● Aim of the exercise: Using the data below, set down every line from the one containing "84 313 386.3" through the one containing "551 486 1627.7", inclusive and unchanged. Pictures are to be skipped.

● The data:
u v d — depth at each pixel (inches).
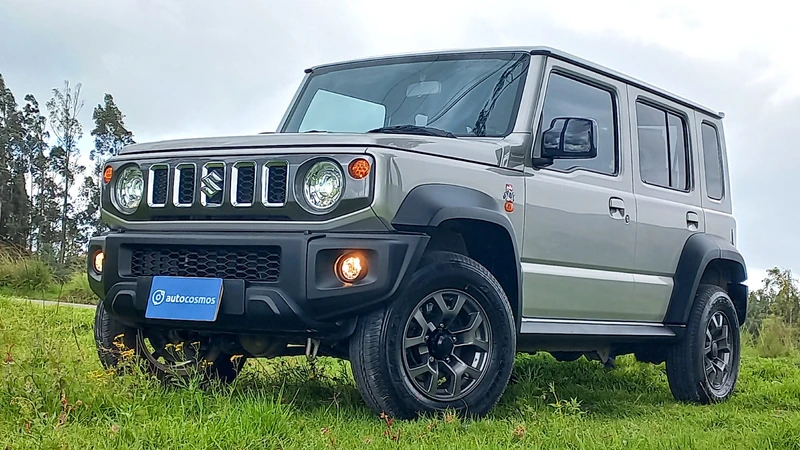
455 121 217.2
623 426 199.6
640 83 256.5
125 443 144.2
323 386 216.4
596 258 228.5
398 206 176.1
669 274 257.9
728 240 285.7
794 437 180.2
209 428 150.5
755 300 586.2
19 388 168.4
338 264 173.6
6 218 1283.2
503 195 199.2
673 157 269.0
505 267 200.4
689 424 212.4
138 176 195.2
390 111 229.3
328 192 176.1
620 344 254.8
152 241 187.3
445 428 172.7
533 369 280.4
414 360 182.2
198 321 178.9
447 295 186.1
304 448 151.4
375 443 157.0
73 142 1448.1
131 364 188.2
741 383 298.4
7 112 1411.2
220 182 184.1
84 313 386.3
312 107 246.2
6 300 384.5
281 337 184.4
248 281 178.2
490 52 229.0
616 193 237.5
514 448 161.5
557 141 208.5
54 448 139.6
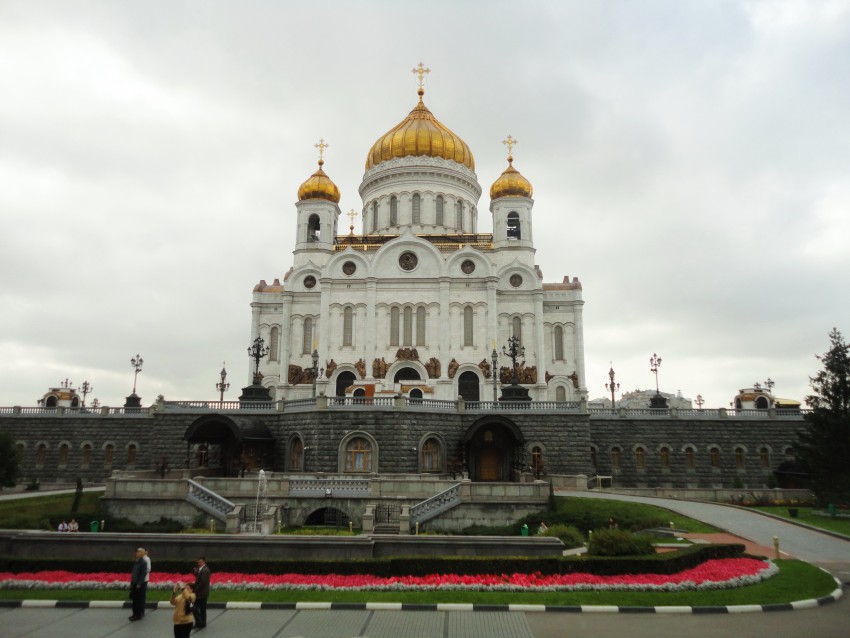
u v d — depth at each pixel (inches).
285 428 2244.1
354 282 3181.6
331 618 836.0
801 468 2252.7
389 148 3681.1
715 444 2506.2
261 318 3368.6
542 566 996.6
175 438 2319.1
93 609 886.4
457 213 3676.2
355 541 1080.8
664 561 996.6
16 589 959.6
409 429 2108.8
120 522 1621.6
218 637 761.6
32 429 2596.0
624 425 2508.6
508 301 3191.4
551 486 1627.7
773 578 1016.2
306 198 3393.2
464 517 1606.8
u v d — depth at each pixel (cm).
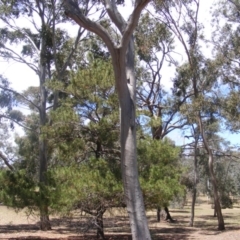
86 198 1256
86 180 1251
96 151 1468
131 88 861
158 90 2678
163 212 2986
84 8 1841
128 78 871
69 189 1254
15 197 1351
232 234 1948
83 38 2144
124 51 817
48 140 1466
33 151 3034
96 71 1455
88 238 1553
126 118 843
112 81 1427
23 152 3069
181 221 2970
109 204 1291
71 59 2181
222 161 3244
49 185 1355
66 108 1474
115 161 1423
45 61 2122
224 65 2136
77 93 1454
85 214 1356
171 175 1422
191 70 2212
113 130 1413
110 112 1462
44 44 2106
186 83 2502
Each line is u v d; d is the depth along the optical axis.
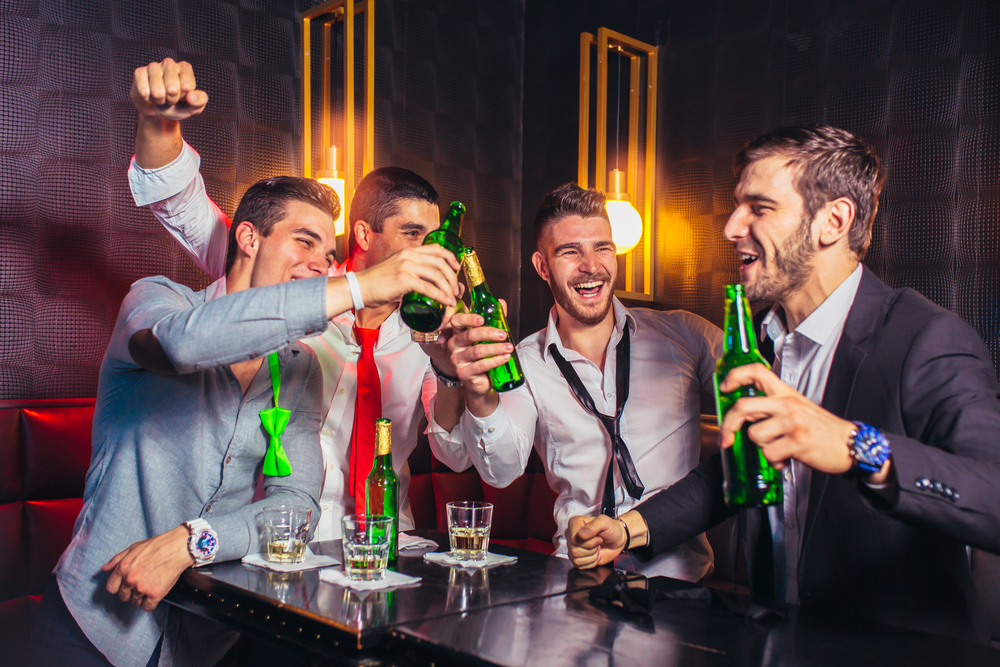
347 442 1.86
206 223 2.10
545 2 3.64
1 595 2.06
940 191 2.44
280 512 1.31
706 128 3.02
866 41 2.60
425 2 3.33
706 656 0.89
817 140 1.26
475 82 3.54
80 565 1.36
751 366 0.94
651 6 3.21
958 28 2.41
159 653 1.37
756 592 1.35
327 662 1.00
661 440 1.87
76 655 1.35
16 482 2.12
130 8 2.56
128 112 2.56
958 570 1.17
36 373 2.38
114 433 1.43
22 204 2.35
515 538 2.89
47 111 2.40
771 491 1.06
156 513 1.39
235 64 2.81
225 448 1.46
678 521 1.40
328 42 2.97
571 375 1.88
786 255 1.29
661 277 3.15
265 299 1.17
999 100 2.33
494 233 3.62
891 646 0.94
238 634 1.54
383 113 3.15
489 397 1.59
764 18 2.87
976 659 0.89
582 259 1.87
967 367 1.14
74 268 2.44
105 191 2.51
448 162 3.43
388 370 1.90
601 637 0.95
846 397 1.24
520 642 0.92
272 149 2.91
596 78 3.33
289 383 1.53
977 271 2.36
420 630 0.96
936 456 0.98
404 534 1.64
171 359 1.19
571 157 3.50
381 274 1.17
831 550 1.22
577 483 1.91
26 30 2.36
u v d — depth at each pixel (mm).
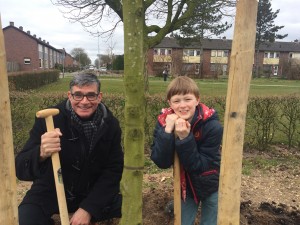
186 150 2279
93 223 3365
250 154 6496
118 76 48375
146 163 5621
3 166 1532
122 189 2025
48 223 2926
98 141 2869
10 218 1580
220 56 59531
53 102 5941
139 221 2033
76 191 3021
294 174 5242
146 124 6062
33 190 2961
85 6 13344
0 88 1482
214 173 2604
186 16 12336
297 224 3475
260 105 6496
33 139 2789
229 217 1725
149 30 12656
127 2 1812
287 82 44344
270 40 53219
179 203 2268
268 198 4199
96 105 2775
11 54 52188
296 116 6645
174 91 2420
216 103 6281
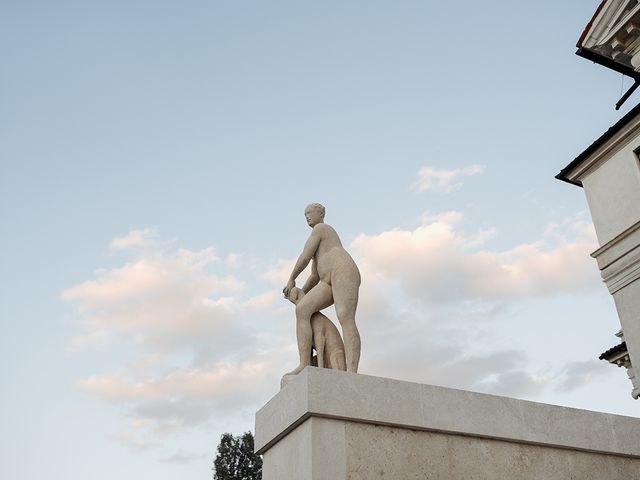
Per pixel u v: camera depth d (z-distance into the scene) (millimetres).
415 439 5750
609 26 14102
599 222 15250
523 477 6086
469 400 6148
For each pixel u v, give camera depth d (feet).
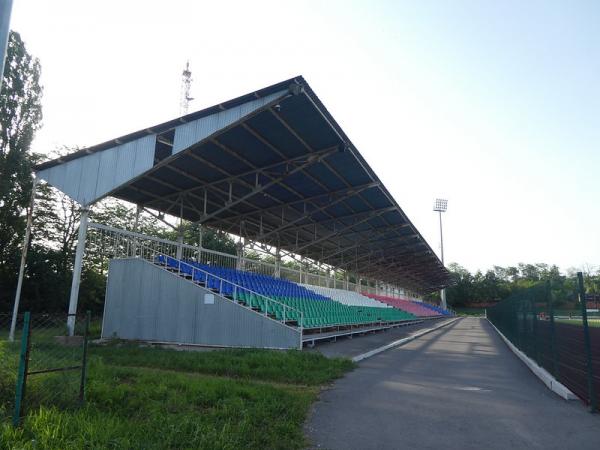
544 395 25.79
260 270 90.74
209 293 50.34
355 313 88.69
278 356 37.06
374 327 90.89
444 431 17.98
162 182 60.29
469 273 411.54
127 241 60.64
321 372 31.81
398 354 49.19
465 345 63.00
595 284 179.73
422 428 18.37
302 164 54.39
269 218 83.25
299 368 32.81
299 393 25.07
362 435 17.26
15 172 88.99
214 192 67.26
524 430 18.21
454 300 361.10
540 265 470.80
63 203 107.34
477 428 18.45
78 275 50.37
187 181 61.05
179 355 38.40
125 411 18.44
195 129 45.21
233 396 21.36
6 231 87.81
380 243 111.75
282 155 52.49
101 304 108.78
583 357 37.24
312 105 42.01
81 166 54.08
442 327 121.70
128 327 53.93
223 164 55.36
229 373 31.14
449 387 28.17
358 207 77.51
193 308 50.83
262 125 45.39
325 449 15.49
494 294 355.15
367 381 30.07
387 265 151.43
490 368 37.86
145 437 14.62
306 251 116.47
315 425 18.61
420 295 281.54
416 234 102.37
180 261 59.98
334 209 78.54
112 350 42.80
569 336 53.11
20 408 15.78
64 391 18.89
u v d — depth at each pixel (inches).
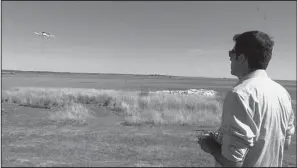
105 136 245.0
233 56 52.2
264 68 49.8
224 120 46.6
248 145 43.3
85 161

● Completed exercise:
84 313 386.3
312 107 246.2
6 300 384.5
281 337 184.4
248 281 178.2
490 52 229.0
616 193 237.5
514 448 161.5
557 141 208.5
54 448 139.6
u v d — depth at each pixel (inches).
285 428 2244.1
354 282 3181.6
331 618 836.0
801 468 2252.7
389 148 3681.1
715 444 2506.2
261 318 3368.6
542 566 996.6
175 438 2319.1
93 609 886.4
457 213 3676.2
355 541 1080.8
664 561 996.6
16 589 959.6
409 429 2108.8
120 522 1621.6
218 637 761.6
32 429 2596.0
624 425 2508.6
508 301 3191.4
551 486 1627.7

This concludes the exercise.